男子的笑容更甚,道:“不记得我了么,三年前,正义大会……”
阮凤竹恍然想起,再细细的打量他:长方大脸,浓眉虎睛,高高的鼻梁,淡淡的胡子茬,尤其左眼下一颗豆大的黑痣,阮凤竹冲口叫道:“你,你是大哥!——这里是你的紫檀堡?!”
“哈哈哈……”
男子一声朗笑,举步来至床前,妇人退到他的身后。
男子道:“我以为三年的时间三妹就忘了我!不错,这里正是紫檀堡。”
眼前这人乃是阮凤竹的结义兄长盖九霄,阮凤竹想不到无意中逢上旧识,心中也是一喜。
盖九霄问道:“三妹,你怎会流落至此?”
阮凤竹闻听,逢友之喜立时被心底的酸涩冲淡了,随即颜色暗淡下来皱眉不语。
一阵默然。
一晌,房门“吱呀呀”开了,阮凤竹抬眼望去,进来的正是那个少年。
他身着青衣,棱角分明的脸庞上嵌着修眉星目,是个俊美公子。
只是硬朗坚毅的面容透出的沉郁冷静,令人感到一种他这个年龄不该拥有的成熟与落寞。
一见是他,盖九霄趋步回了窗前。
少年没有理睬盖九霄,径自来在阮凤竹的面前问道:“姑娘,你醒了?”
一举手中的药碗,“还有几副药,全喝完病就会痊愈的!”
语气异常的体贴,夹杂着抑制不住的喜悦。
阮凤竹定定的瞅着他,忽然幽幽的开口问道:“是你救了我?”
盖楚鸿听她语气不善,打个楞神儿,点了点头。
阮凤竹眼波一闪,闭目言道:“你干嘛多管闲事的救我,死生凭我去好了!衔冤含屈的活着,哪里强的过死了干净呢!”
一语未毕,双目倾涌如注。
旁边的妇人忍不住说道:“呦,这位姑娘说的是啥话?少堡主为了救你,一日一夜的工夫跑了五百多里的路程呢,之后少堡主又衣不解带的侍侯你几个日夜,纵然不图你的回报,也没有这样子讲话的呀!真是年轻人不懂事!”

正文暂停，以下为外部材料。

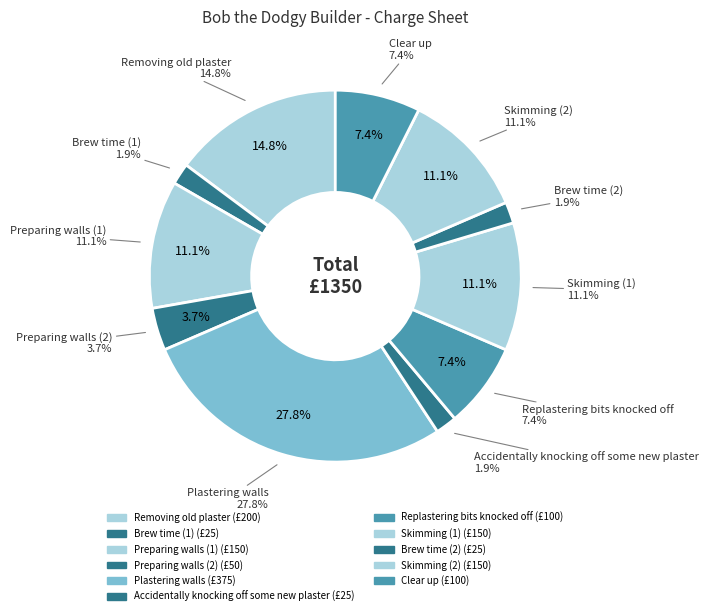

Count the number of slices in the pie.

11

阮凤竹心头酸痛,眼睁睁看着少年死灰一样的睛眸,困乏不支的身体,一个“谢”字无论如何也说不出口。
妇人还欲再说,盖楚鸿抢先道:“张嫂别说了。”
又对阮凤竹歉然道:“姑娘不要介意。”
端详着阮凤竹悒郁的容颜,盖楚鸿试探着缓缓说道:
“你——有伤心事吧?”阮凤竹黯然不语。
盖楚鸿便沉默了,许久,他竟然深深的叹息了一声。
阮凤竹惊异的发觉,他只有十几岁,可叹息的声音犹如饱经沧桑的成人一般。
又过了半晌,少年才道:“无论什么样的事情,终会过去的,等你迈过这个坎儿,再回头看看,其实一切都无所谓了。——人毕竟是要活下去的,路毕竟是要往前走的。姑娘,过去的就让它过去吧!不管什么冤什么屈,只要心地坦坦然然如光风霁月,又何必在意的太多呢?别让那些往事折磨自己了,好么?”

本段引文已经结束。